Fuori dallo spazio, fuori dal tempo

C’era, sulla parete proprio dietro la scrivania della Morte, nell’ufficio DDM (“Destino Dei Mortali”) al 7° piano una sorta di abaco formato da una sola stecca sulla quale erano infilate varie biglie, ogni tanto qualcuna si spostava da un’estremità all’altra della stecca senza che le venisse apparentemente impressa alcuna forza. Alle due estremità dell’abaco erano affisse due targhette in platino sulle quali erano impressi dei simboli che non riuscivo a decifrare. La segretaria che mi accompagnava, notato il mio interesse per quel particolare marchingegno, decise di rompere il pesante silenzio che era calato sulla stanza ormai da una dozzina di minuti: «Una dotazione standard dei nostri operatori» esordì controvoglia, ma l’abilità con cui sfoderai il sopracciglio alzato dell’incomprensione la spinse a proseguire: «I simboli sulla targa di destra stanno ad indicare la vecchiaia mentre quelli sulla targa di sinistra la giovinezza, le diciassette biglie che vedi si spostano da una parte all’altra in base ad un criterio ben preciso: ogni volta che un certo numero di vecchi si lamenta della vita e/o pensa in modo continuativo alla propria morte una biglia si sposta verso l’estremità della giovinezza e viceversa».

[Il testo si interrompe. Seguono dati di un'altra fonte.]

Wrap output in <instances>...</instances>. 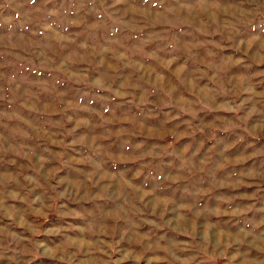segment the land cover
<instances>
[{
  "label": "rangeland",
  "instance_id": "1",
  "mask_svg": "<svg viewBox=\"0 0 264 264\" xmlns=\"http://www.w3.org/2000/svg\"><path fill=\"white\" fill-rule=\"evenodd\" d=\"M0 264H264V0H0Z\"/></svg>",
  "mask_w": 264,
  "mask_h": 264
}]
</instances>
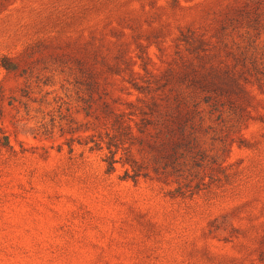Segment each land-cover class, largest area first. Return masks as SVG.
Here are the masks:
<instances>
[{"label":"rangeland","instance_id":"obj_1","mask_svg":"<svg viewBox=\"0 0 264 264\" xmlns=\"http://www.w3.org/2000/svg\"><path fill=\"white\" fill-rule=\"evenodd\" d=\"M248 2L264 8L0 0V264H264V92L252 87L242 112L206 120L204 164L178 183L121 179L124 167L108 172L107 150L91 141L104 131L103 100L120 111L137 96L108 72L115 55L141 76L143 47L158 72L159 48L169 52L180 30L205 31Z\"/></svg>","mask_w":264,"mask_h":264},{"label":"trees","instance_id":"obj_2","mask_svg":"<svg viewBox=\"0 0 264 264\" xmlns=\"http://www.w3.org/2000/svg\"><path fill=\"white\" fill-rule=\"evenodd\" d=\"M263 15L260 3L230 5L211 28L180 30L169 52L159 48L163 68L158 72L149 67L143 47L137 55L141 76L123 52L113 57L108 72L121 76L128 84L124 89L137 96L120 111L101 102L104 131L91 141L96 149L107 150L108 172L119 163L121 179L134 183L169 176L178 183L199 174L206 157L200 135L212 128L206 120L221 123L227 109L242 112L253 97L252 87L264 92ZM1 65L16 69L6 56ZM92 83L98 85L95 78ZM89 101H84L85 115L92 107ZM0 144L9 146L6 135Z\"/></svg>","mask_w":264,"mask_h":264}]
</instances>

Il mio indicatore di incomprensione era schizzato talmente in alto che se avessi sollevato appena un altro po’ il sopracciglio probabilmente l’occhio destro avrebbe iniziato a ballonzolarmi fuori dalla naturale cavità che lo ospita. Allora la ragazza, prestando più attenzione alla cartellina degli appuntamenti che a me, continuò: «Vedi, quello che facciamo qui è giocare d’azzardo, una roulette sulla quale dobbiamo indovinare la combinazione appropriata di individui che possano assicurare il perpetuarsi della specie, per fare ciò ovviamente molti parametri devono essere presi in considerazione ed uno dei più importanti è proprio l’attaccamento alla vita». Insistetti sull’argomento, ero appena riuscito ad accendere quel maledetto motore diesel e non volevo che morisse subito, così sparai: «Ma non dovreste prendere in considerazione ogni individuo e decidere, caso per caso, se quello sia utile o meno alla specie?». Allora la segretaria posò la cartellina sulla scrivania, si tolse gli occhiali a mezzaluna e guardandomi dritto negli occhi con un’espressione sarcasticamente materna riprese: «Manca personale e non abbiamo fondi per elaborare un sistema tanto complesso, se preferisci puoi vederci come degli umili giardinieri intenti ad estirpare le erbacce dal maestoso giardino del Creato, solo che per far ciò usiamo il lanciafiamme» fece una smorfia beffarda e continuò: «Noi ce la mettiamo tutta per estirpare i grossi mucchi di erba cattiva, indirizzando al meglio la nostra fiamma, ma inevitabilmente finiamo col bruciacchiare o addirittura carbonizzare interamente piantine che avrebbero potuto diventare grossi alberi da frutto».
Sul mio volto la curiosità lasciò il passo all’incredulità e come risposta riuscii solo a balbettare: «Ma questo vi sembra giusto?». Sembrava che la segretaria non aspettasse altro e replicò di getto, alzando il tono della voce: «Giusto? Che vuol dire giusto? Noi scremiamo dalla superficie quella putrefazione, quei frutti già marci all’interno che non potrebbero far altro se non far marcire altri frutti, magari ottimi. Sì, può capitare che sbagliamo mira, che riduciamo in cenere qualche ottima promessa, ma non è forse vero che dopo un incendio gli alberi crescono più forti e rigogliosi sulle ceneri dei loro fratelli?»